BRIEF
Every line in the records below with the string "Right" is to be copied out.

Keypoint text descriptions
= = = = = = =
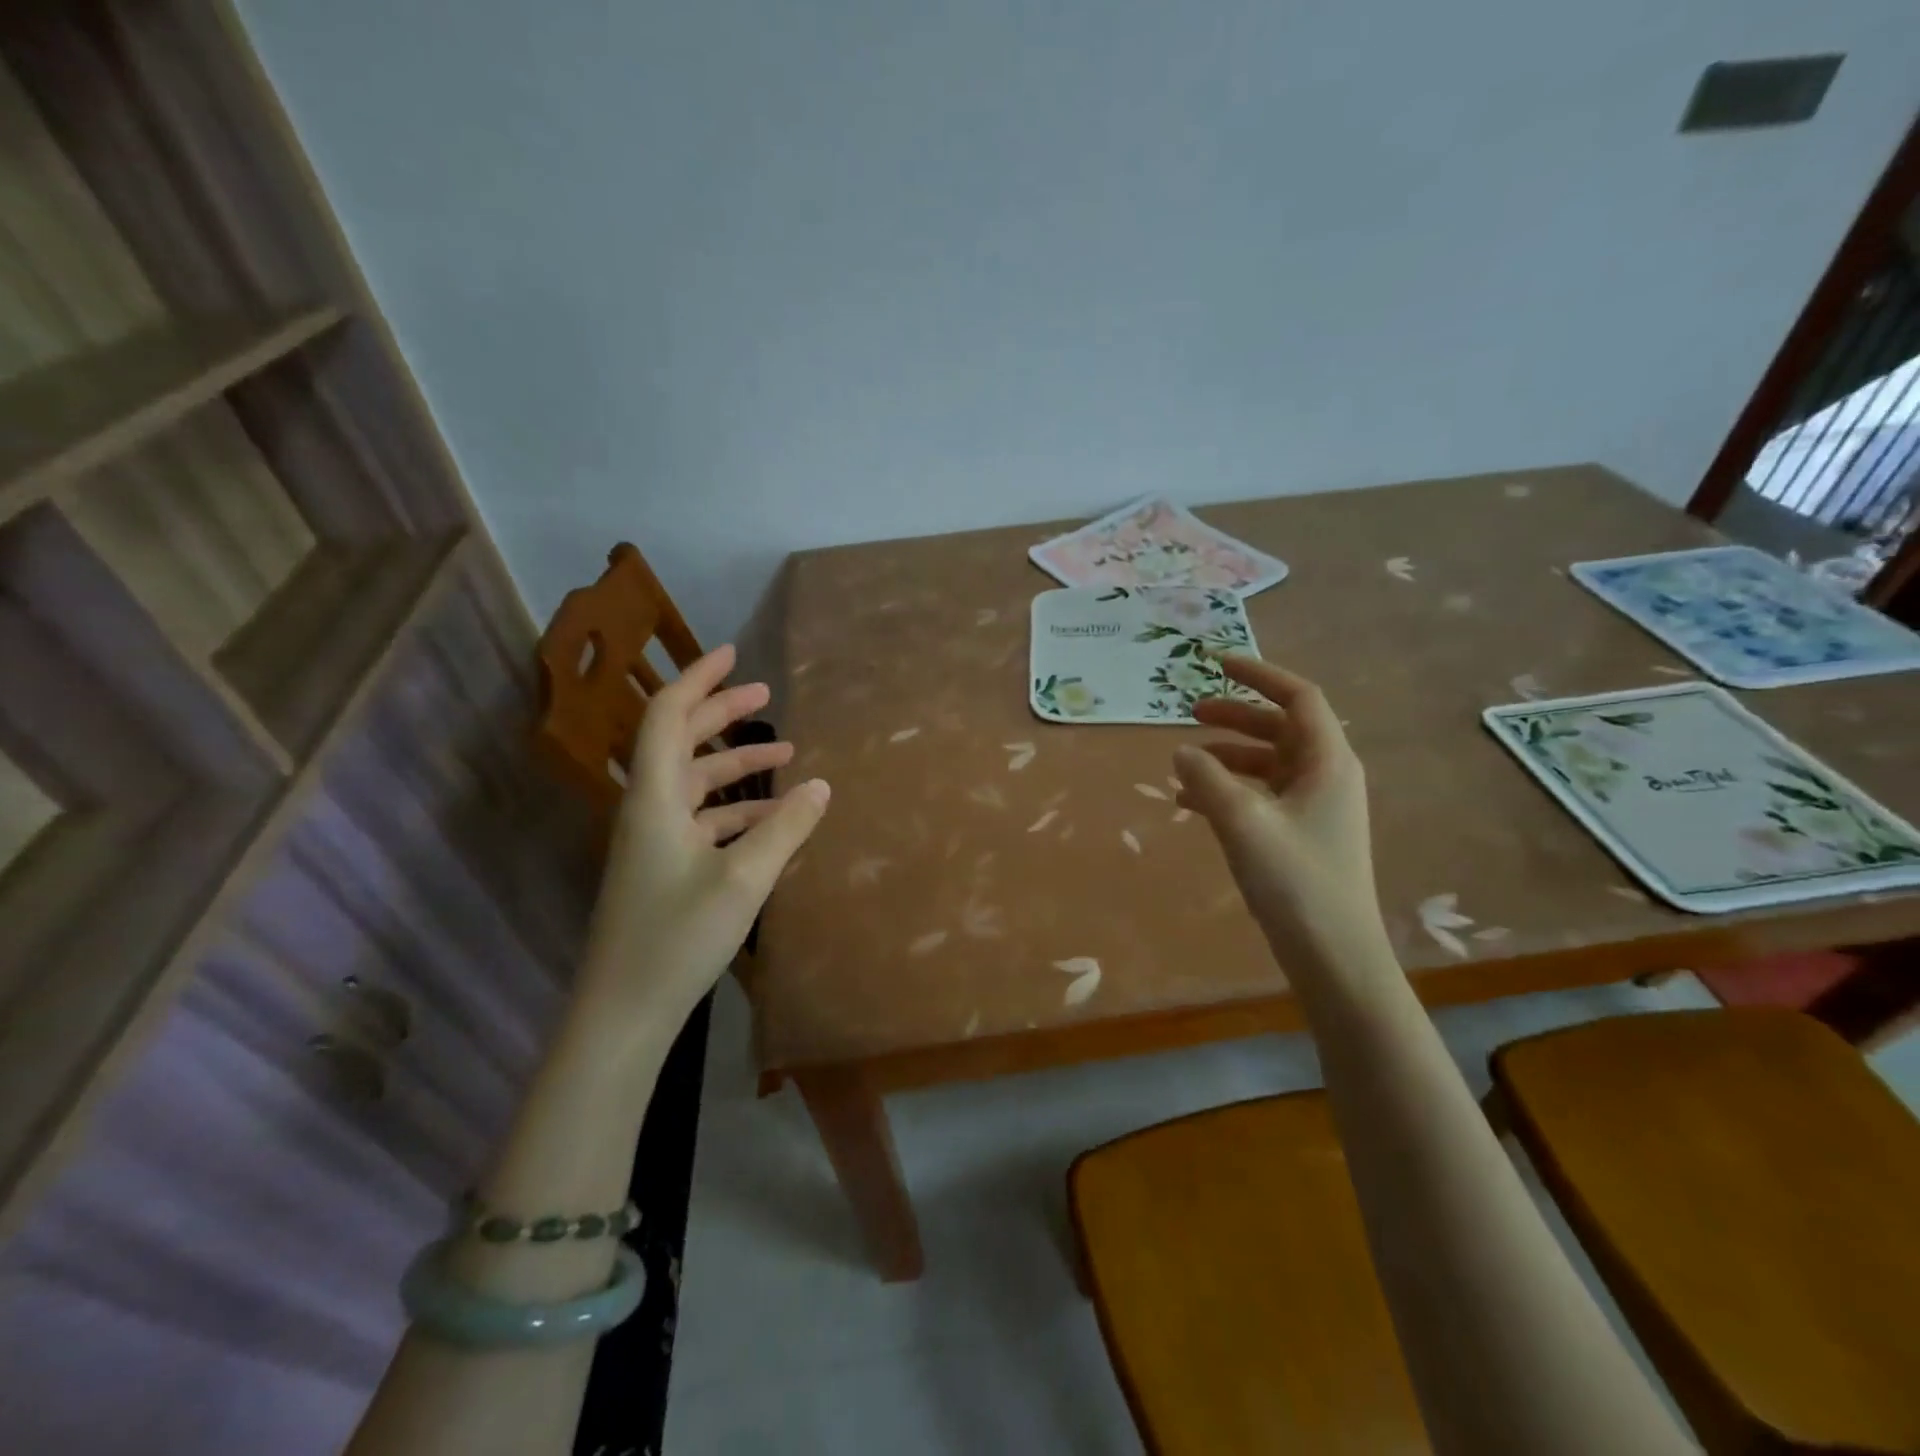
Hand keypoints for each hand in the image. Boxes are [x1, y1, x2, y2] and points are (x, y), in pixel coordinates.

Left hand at [578, 645, 828, 1031]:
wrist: (624, 1012)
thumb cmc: (678, 938)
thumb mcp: (744, 879)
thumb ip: (786, 828)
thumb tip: (822, 785)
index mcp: (655, 798)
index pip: (669, 716)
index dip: (700, 680)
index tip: (734, 654)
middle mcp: (649, 809)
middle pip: (681, 742)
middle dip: (722, 714)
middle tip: (767, 696)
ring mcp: (653, 841)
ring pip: (696, 783)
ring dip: (736, 765)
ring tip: (786, 755)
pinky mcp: (663, 868)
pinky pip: (702, 820)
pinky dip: (736, 809)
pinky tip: (774, 819)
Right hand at [1173, 656, 1389, 973]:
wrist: (1333, 955)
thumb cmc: (1295, 881)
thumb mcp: (1242, 822)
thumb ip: (1207, 779)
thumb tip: (1181, 750)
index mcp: (1327, 762)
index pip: (1298, 697)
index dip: (1259, 674)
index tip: (1216, 663)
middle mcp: (1326, 776)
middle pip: (1279, 727)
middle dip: (1235, 715)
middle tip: (1190, 711)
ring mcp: (1315, 807)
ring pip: (1266, 763)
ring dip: (1226, 756)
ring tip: (1183, 762)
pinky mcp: (1301, 834)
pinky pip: (1261, 795)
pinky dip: (1228, 790)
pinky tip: (1189, 803)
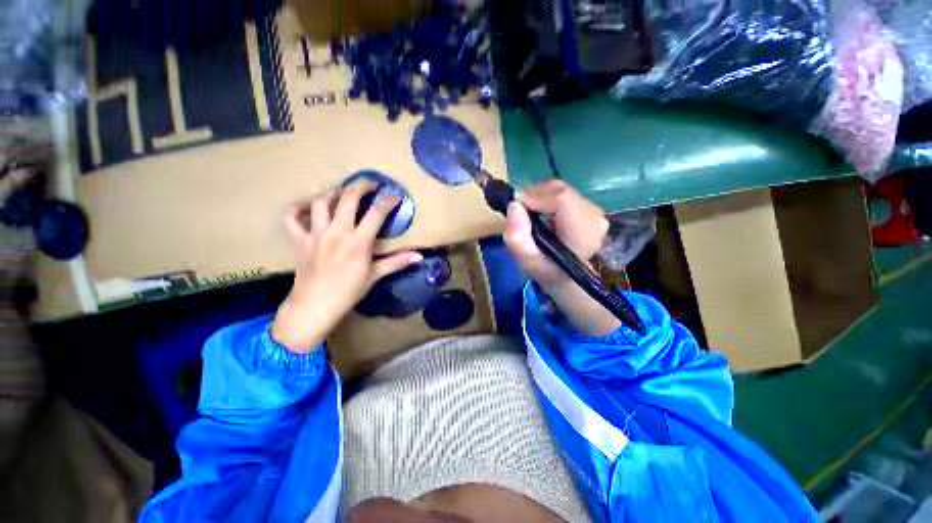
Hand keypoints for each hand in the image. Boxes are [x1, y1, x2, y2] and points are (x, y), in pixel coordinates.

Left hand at [272, 184, 422, 353]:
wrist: (315, 306)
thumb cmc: (348, 292)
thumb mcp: (375, 276)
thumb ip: (397, 262)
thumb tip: (419, 257)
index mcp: (358, 241)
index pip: (376, 214)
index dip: (388, 202)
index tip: (396, 197)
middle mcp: (336, 232)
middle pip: (348, 198)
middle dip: (361, 186)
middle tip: (370, 184)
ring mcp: (315, 234)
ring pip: (320, 202)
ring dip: (332, 191)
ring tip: (342, 191)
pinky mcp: (299, 240)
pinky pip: (291, 218)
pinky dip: (296, 208)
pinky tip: (306, 205)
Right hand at [504, 180, 620, 336]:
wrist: (566, 276)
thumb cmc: (546, 270)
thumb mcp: (527, 261)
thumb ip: (518, 237)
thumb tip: (514, 205)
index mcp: (583, 233)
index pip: (561, 199)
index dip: (535, 197)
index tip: (516, 207)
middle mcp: (594, 217)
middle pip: (559, 190)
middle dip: (534, 196)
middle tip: (519, 211)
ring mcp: (594, 210)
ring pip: (560, 189)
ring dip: (539, 197)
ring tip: (528, 213)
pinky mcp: (589, 207)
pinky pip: (563, 193)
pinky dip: (547, 198)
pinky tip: (540, 212)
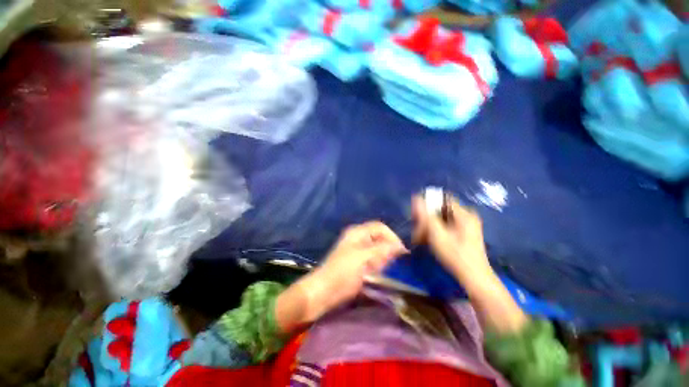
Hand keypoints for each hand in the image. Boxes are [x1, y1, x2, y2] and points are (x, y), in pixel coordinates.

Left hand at [301, 221, 407, 319]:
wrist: (324, 291)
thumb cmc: (343, 272)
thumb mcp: (364, 258)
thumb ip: (383, 250)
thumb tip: (400, 246)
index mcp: (358, 232)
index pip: (380, 227)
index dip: (392, 237)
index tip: (402, 251)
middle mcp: (358, 237)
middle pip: (379, 237)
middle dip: (389, 247)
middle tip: (394, 261)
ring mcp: (356, 249)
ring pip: (377, 248)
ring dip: (384, 256)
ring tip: (387, 268)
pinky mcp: (356, 261)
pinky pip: (372, 258)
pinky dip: (378, 263)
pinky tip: (379, 272)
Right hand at [411, 195, 493, 287]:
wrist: (474, 278)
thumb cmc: (455, 255)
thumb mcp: (437, 234)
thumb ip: (426, 215)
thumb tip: (416, 198)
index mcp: (464, 214)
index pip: (442, 199)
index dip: (427, 204)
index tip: (417, 214)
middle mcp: (466, 217)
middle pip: (441, 210)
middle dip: (426, 218)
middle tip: (417, 230)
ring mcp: (466, 226)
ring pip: (441, 219)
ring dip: (429, 226)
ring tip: (419, 238)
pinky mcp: (464, 234)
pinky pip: (445, 226)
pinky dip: (435, 231)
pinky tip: (428, 240)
= = = = = = =
SOLUTION FOR THIS PROBLEM
Right hand at [1173, 656, 1389, 973]:
Right hand at [504, 180, 620, 336]:
Right hand at [411, 195, 493, 287]:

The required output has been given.